[Begin DATASET RECORDS]

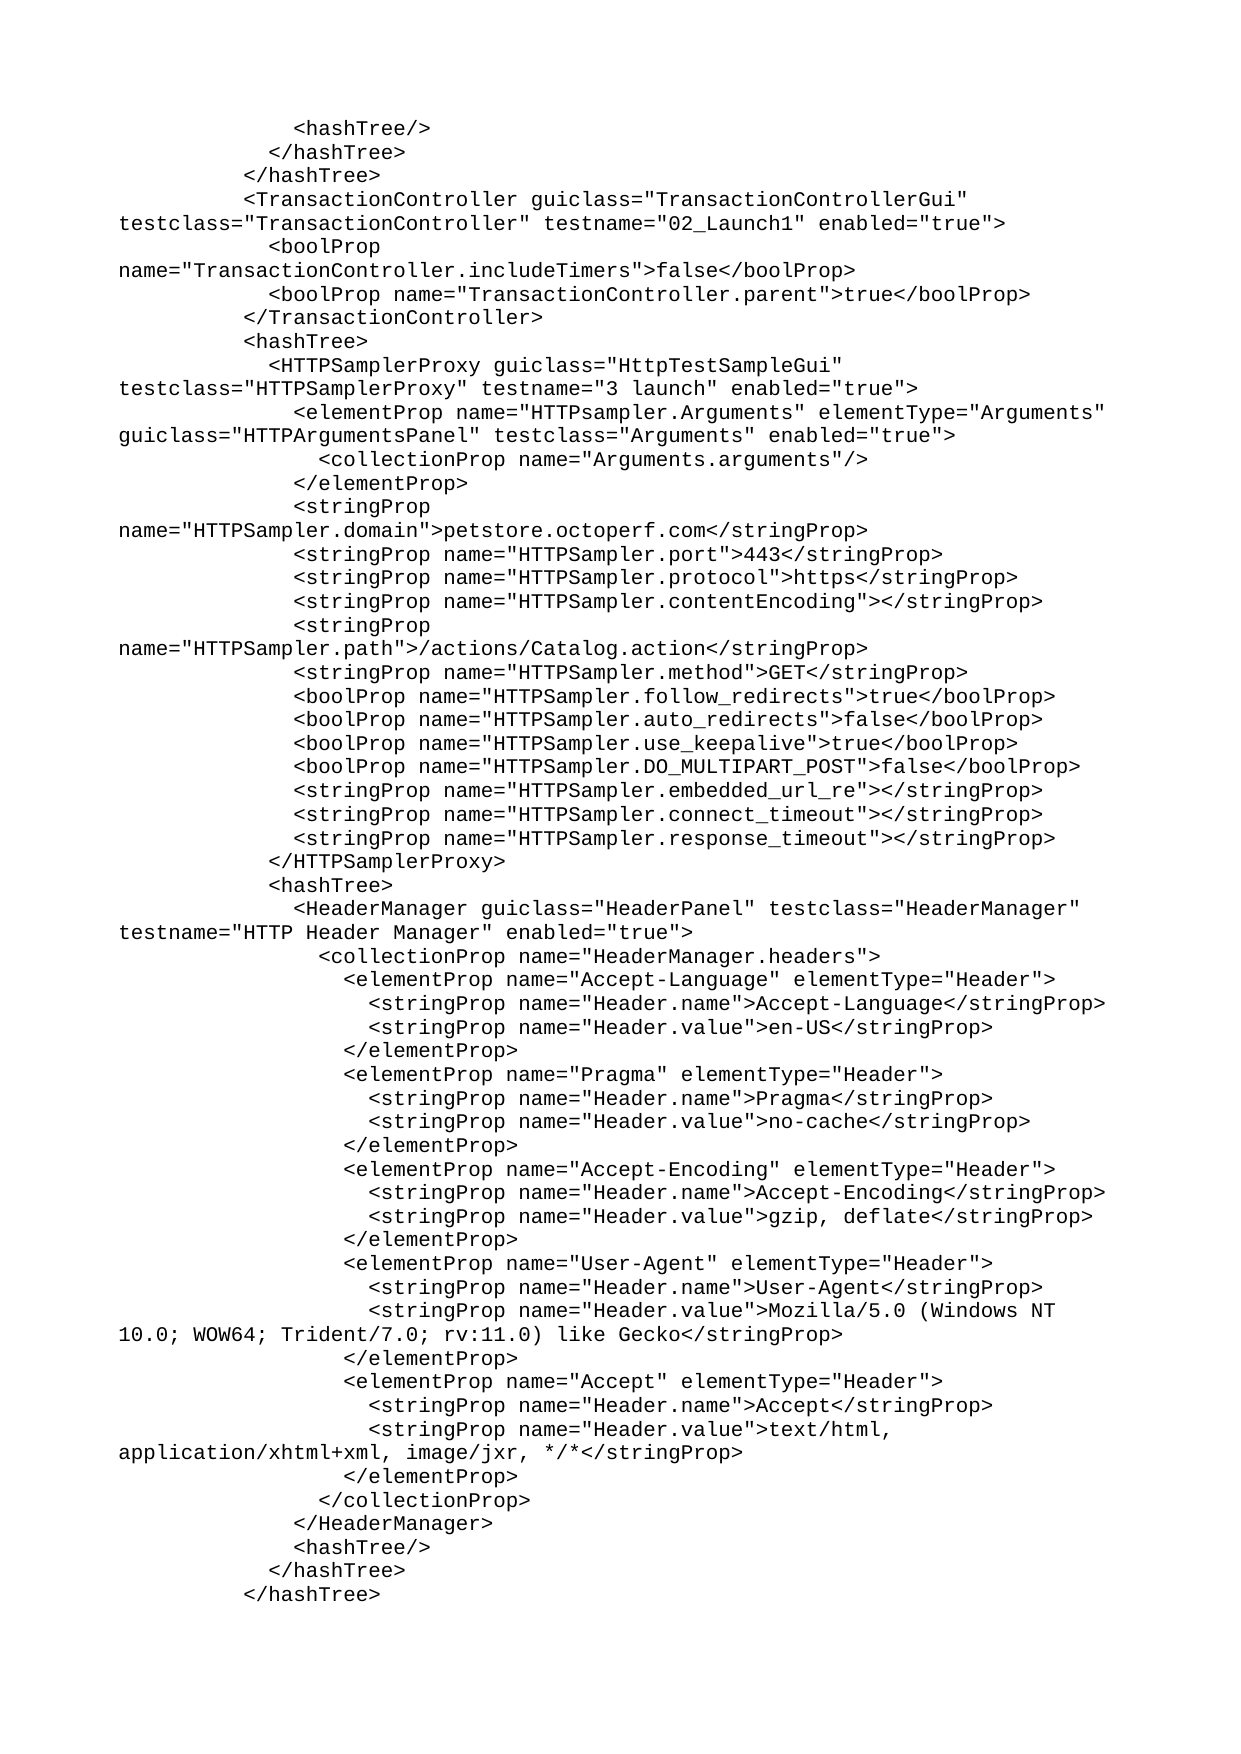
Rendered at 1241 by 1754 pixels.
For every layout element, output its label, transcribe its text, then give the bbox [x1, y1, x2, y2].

text <stringProp name="Header.name">Accept</stringProp> [118, 1395, 1122, 1419]
text <hashTree/> [118, 1537, 1122, 1561]
text <boolProp name="HTTPSampler.use_keepalive">true</boolProp> [118, 733, 1122, 757]
text <stringProp name="Header.name">Pragma</stringProp> [118, 1088, 1122, 1111]
text <stringProp name="HTTPSampler.connect_timeout"></stringProp> [118, 804, 1122, 827]
text <stringProp name="HTTPSampler.method">GET</stringProp> [118, 662, 1122, 686]
text <stringProp name="HTTPSampler.response_timeout"></stringProp> [118, 827, 1122, 851]
text </elementProp> [118, 1040, 1122, 1064]
text <stringProp name="Header.value">Mozilla/5.0 (Windows NT 10.0; WOW64; Trident/7.0; rv:11.0) like Gecko</stringProp> [118, 1300, 1122, 1348]
text </collectionProp> [118, 1489, 1122, 1513]
text <TransactionController guiclass="TransactionControllerGui" testclass="TransactionController" testname="02_Launch1" enabled="true"> [118, 189, 1122, 236]
text <hashTree> [118, 875, 1122, 898]
text <stringProp name="Header.value">text/html, application/xhtml+xml, image/jxr, */*</stringProp> [118, 1419, 1122, 1466]
text <stringProp name="Header.value">gzip, deflate</stringProp> [118, 1206, 1122, 1229]
text <elementProp name="Accept-Language" elementType="Header"> [118, 969, 1122, 993]
text </elementProp> [118, 1229, 1122, 1253]
text <collectionProp name="Arguments.arguments"/> [118, 449, 1122, 473]
text <stringProp name="HTTPSampler.domain">petstore.octoperf.com</stringProp> [118, 496, 1122, 544]
text <elementProp name="User-Agent" elementType="Header"> [118, 1253, 1122, 1277]
text <collectionProp name="HeaderManager.headers"> [118, 946, 1122, 969]
text </elementProp> [118, 1466, 1122, 1489]
text <boolProp name="TransactionController.includeTimers">false</boolProp> [118, 236, 1122, 284]
text <stringProp name="Header.name">Accept-Language</stringProp> [118, 993, 1122, 1017]
text <stringProp name="Header.value">no-cache</stringProp> [118, 1111, 1122, 1135]
text <stringProp name="HTTPSampler.contentEncoding"></stringProp> [118, 591, 1122, 615]
text <HTTPSamplerProxy guiclass="HttpTestSampleGui" testclass="HTTPSamplerProxy" testname="3 launch" enabled="true"> [118, 354, 1122, 402]
text <stringProp name="HTTPSampler.protocol">https</stringProp> [118, 567, 1122, 591]
text <stringProp name="Header.name">User-Agent</stringProp> [118, 1277, 1122, 1300]
text <boolProp name="TransactionController.parent">true</boolProp> [118, 284, 1122, 307]
text <hashTree/> [118, 118, 1122, 142]
text <boolProp name="HTTPSampler.auto_redirects">false</boolProp> [118, 709, 1122, 733]
text </HeaderManager> [118, 1513, 1122, 1537]
text </hashTree> [118, 1561, 1122, 1584]
text <stringProp name="Header.name">Accept-Encoding</stringProp> [118, 1182, 1122, 1206]
text <stringProp name="HTTPSampler.path">/actions/Catalog.action</stringProp> [118, 615, 1122, 662]
text </HTTPSamplerProxy> [118, 851, 1122, 875]
text <stringProp name="Header.value">en-US</stringProp> [118, 1017, 1122, 1040]
text </elementProp> [118, 1135, 1122, 1158]
text <HeaderManager guiclass="HeaderPanel" testclass="HeaderManager" testname="HTTP Header Manager" enabled="true"> [118, 898, 1122, 946]
text <stringProp name="HTTPSampler.embedded_url_re"></stringProp> [118, 780, 1122, 804]
text </elementProp> [118, 1348, 1122, 1371]
text <stringProp name="HTTPSampler.port">443</stringProp> [118, 544, 1122, 567]
text <boolProp name="HTTPSampler.follow_redirects">true</boolProp> [118, 686, 1122, 709]
text <elementProp name="Pragma" elementType="Header"> [118, 1064, 1122, 1088]
text </hashTree> [118, 1584, 1122, 1608]
text </hashTree> [118, 165, 1122, 189]
text </TransactionController> [118, 307, 1122, 331]
text </elementProp> [118, 473, 1122, 496]
text <boolProp name="HTTPSampler.DO_MULTIPART_POST">false</boolProp> [118, 757, 1122, 780]
text <hashTree> [118, 331, 1122, 354]
text <elementProp name="Accept" elementType="Header"> [118, 1371, 1122, 1395]
text <elementProp name="HTTPsampler.Arguments" elementType="Arguments" guiclass="HTTPArgumentsPanel" testclass="Arguments" enabled="true"> [118, 402, 1122, 449]
text <elementProp name="Accept-Encoding" elementType="Header"> [118, 1158, 1122, 1182]
text </hashTree> [118, 142, 1122, 165]
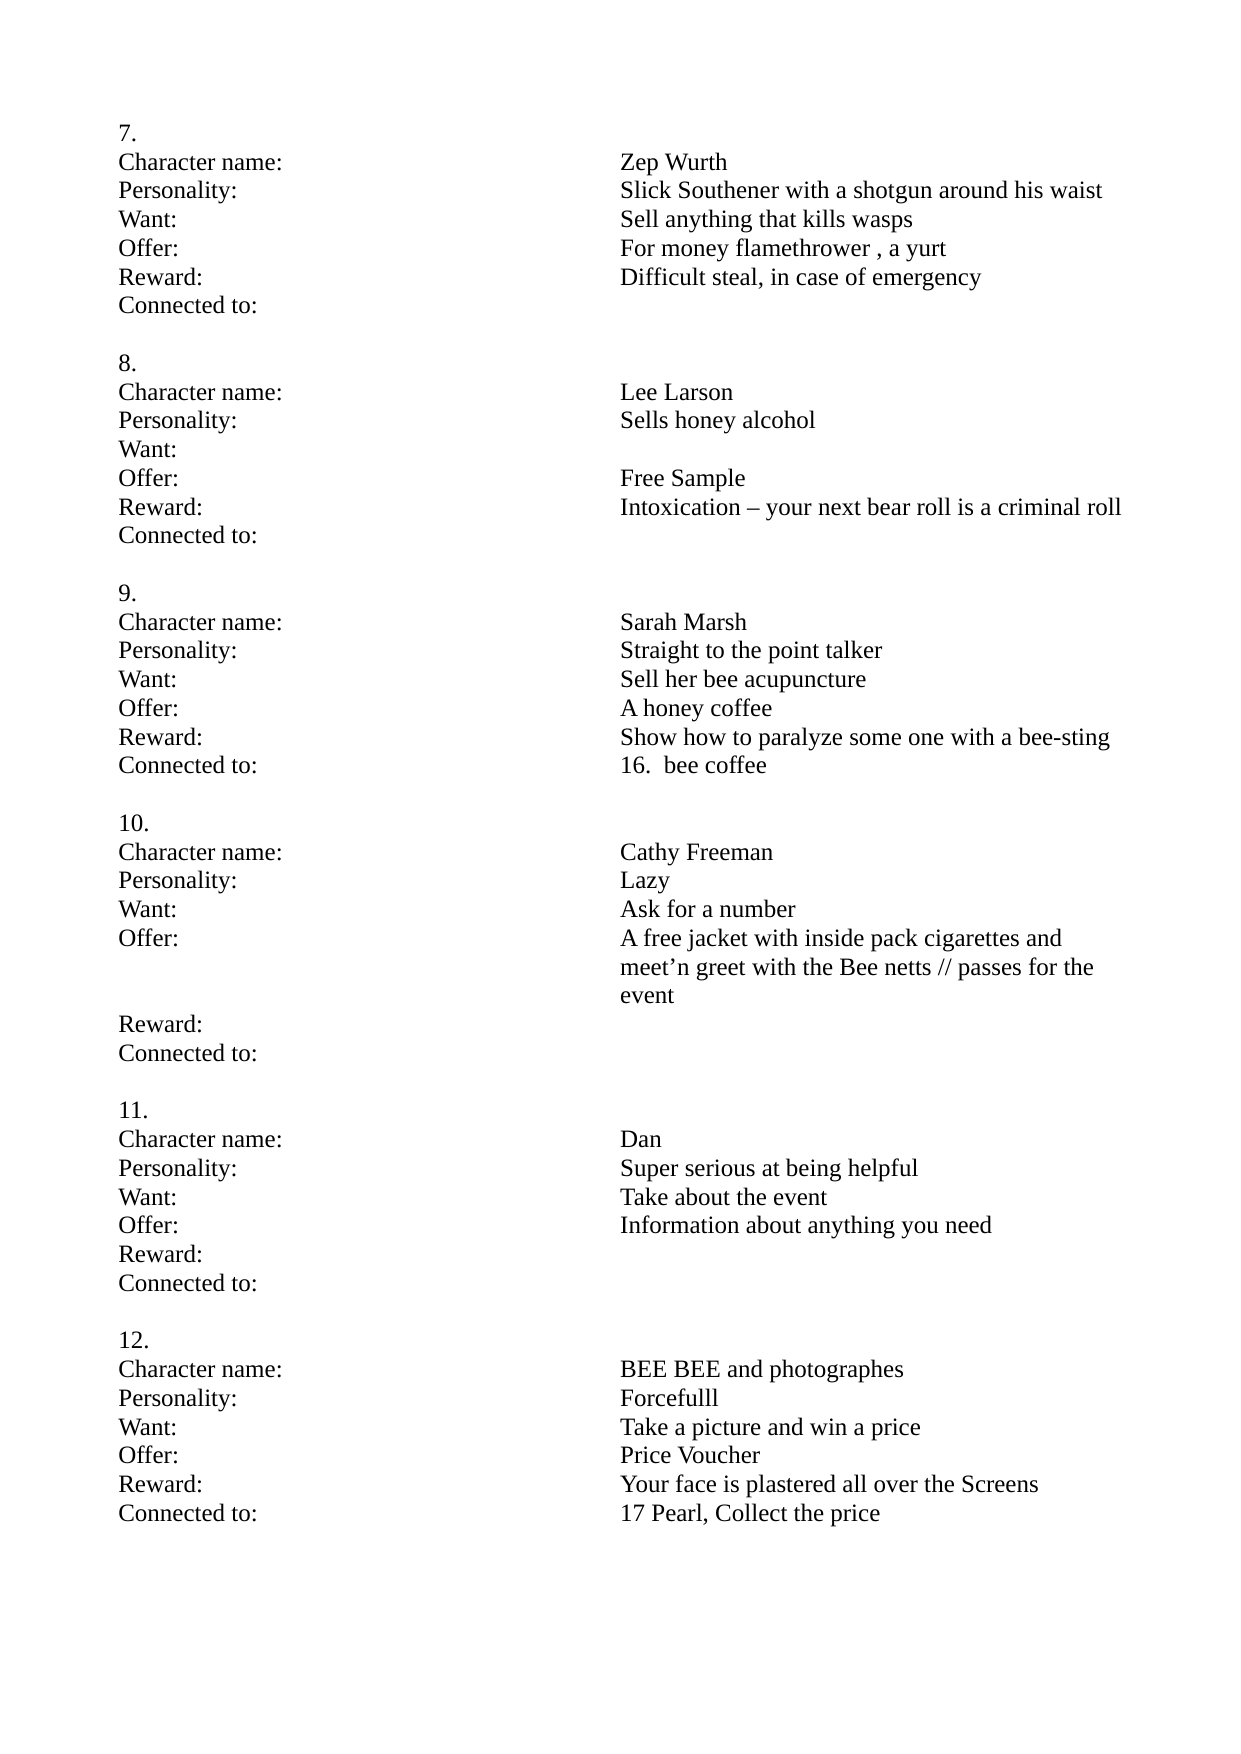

[End DATASET RECORDS]

Rewrite all of the rows above, replacing "no-cache" with "no-store" and keeping everything else the same. Leave out the pictures.

**SOLUTION**
Rendered at 1241 by 1754 pixels.
For every layout element, output its label, transcribe its text, then give the bbox [x1, y1, x2, y2].

text <stringProp name="Header.name">Accept</stringProp> [118, 1395, 1122, 1419]
text <hashTree/> [118, 1537, 1122, 1561]
text <boolProp name="HTTPSampler.use_keepalive">true</boolProp> [118, 733, 1122, 757]
text <stringProp name="Header.name">Pragma</stringProp> [118, 1088, 1122, 1111]
text <stringProp name="HTTPSampler.connect_timeout"></stringProp> [118, 804, 1122, 827]
text <stringProp name="HTTPSampler.method">GET</stringProp> [118, 662, 1122, 686]
text <stringProp name="HTTPSampler.response_timeout"></stringProp> [118, 827, 1122, 851]
text </elementProp> [118, 1040, 1122, 1064]
text <stringProp name="Header.value">Mozilla/5.0 (Windows NT 10.0; WOW64; Trident/7.0; rv:11.0) like Gecko</stringProp> [118, 1300, 1122, 1348]
text </collectionProp> [118, 1489, 1122, 1513]
text <TransactionController guiclass="TransactionControllerGui" testclass="TransactionController" testname="02_Launch1" enabled="true"> [118, 189, 1122, 236]
text <hashTree> [118, 875, 1122, 898]
text <stringProp name="Header.value">text/html, application/xhtml+xml, image/jxr, */*</stringProp> [118, 1419, 1122, 1466]
text <stringProp name="Header.value">gzip, deflate</stringProp> [118, 1206, 1122, 1229]
text <elementProp name="Accept-Language" elementType="Header"> [118, 969, 1122, 993]
text </elementProp> [118, 1229, 1122, 1253]
text <collectionProp name="Arguments.arguments"/> [118, 449, 1122, 473]
text <stringProp name="HTTPSampler.domain">petstore.octoperf.com</stringProp> [118, 496, 1122, 544]
text <elementProp name="User-Agent" elementType="Header"> [118, 1253, 1122, 1277]
text <collectionProp name="HeaderManager.headers"> [118, 946, 1122, 969]
text </elementProp> [118, 1466, 1122, 1489]
text <boolProp name="TransactionController.includeTimers">false</boolProp> [118, 236, 1122, 284]
text <stringProp name="Header.name">Accept-Language</stringProp> [118, 993, 1122, 1017]
text <stringProp name="Header.value">no-store</stringProp> [118, 1111, 1122, 1135]
text <stringProp name="HTTPSampler.contentEncoding"></stringProp> [118, 591, 1122, 615]
text <HTTPSamplerProxy guiclass="HttpTestSampleGui" testclass="HTTPSamplerProxy" testname="3 launch" enabled="true"> [118, 354, 1122, 402]
text <stringProp name="HTTPSampler.protocol">https</stringProp> [118, 567, 1122, 591]
text <stringProp name="Header.name">User-Agent</stringProp> [118, 1277, 1122, 1300]
text <boolProp name="TransactionController.parent">true</boolProp> [118, 284, 1122, 307]
text <hashTree/> [118, 118, 1122, 142]
text <boolProp name="HTTPSampler.auto_redirects">false</boolProp> [118, 709, 1122, 733]
text </HeaderManager> [118, 1513, 1122, 1537]
text </hashTree> [118, 1561, 1122, 1584]
text <stringProp name="Header.name">Accept-Encoding</stringProp> [118, 1182, 1122, 1206]
text <stringProp name="HTTPSampler.path">/actions/Catalog.action</stringProp> [118, 615, 1122, 662]
text </HTTPSamplerProxy> [118, 851, 1122, 875]
text <stringProp name="Header.value">en-US</stringProp> [118, 1017, 1122, 1040]
text </elementProp> [118, 1135, 1122, 1158]
text <HeaderManager guiclass="HeaderPanel" testclass="HeaderManager" testname="HTTP Header Manager" enabled="true"> [118, 898, 1122, 946]
text <stringProp name="HTTPSampler.embedded_url_re"></stringProp> [118, 780, 1122, 804]
text </elementProp> [118, 1348, 1122, 1371]
text <stringProp name="HTTPSampler.port">443</stringProp> [118, 544, 1122, 567]
text <boolProp name="HTTPSampler.follow_redirects">true</boolProp> [118, 686, 1122, 709]
text <elementProp name="Pragma" elementType="Header"> [118, 1064, 1122, 1088]
text </hashTree> [118, 1584, 1122, 1608]
text </hashTree> [118, 165, 1122, 189]
text </TransactionController> [118, 307, 1122, 331]
text </elementProp> [118, 473, 1122, 496]
text <boolProp name="HTTPSampler.DO_MULTIPART_POST">false</boolProp> [118, 757, 1122, 780]
text <hashTree> [118, 331, 1122, 354]
text <elementProp name="Accept" elementType="Header"> [118, 1371, 1122, 1395]
text <elementProp name="HTTPsampler.Arguments" elementType="Arguments" guiclass="HTTPArgumentsPanel" testclass="Arguments" enabled="true"> [118, 402, 1122, 449]
text <elementProp name="Accept-Encoding" elementType="Header"> [118, 1158, 1122, 1182]
text </hashTree> [118, 142, 1122, 165]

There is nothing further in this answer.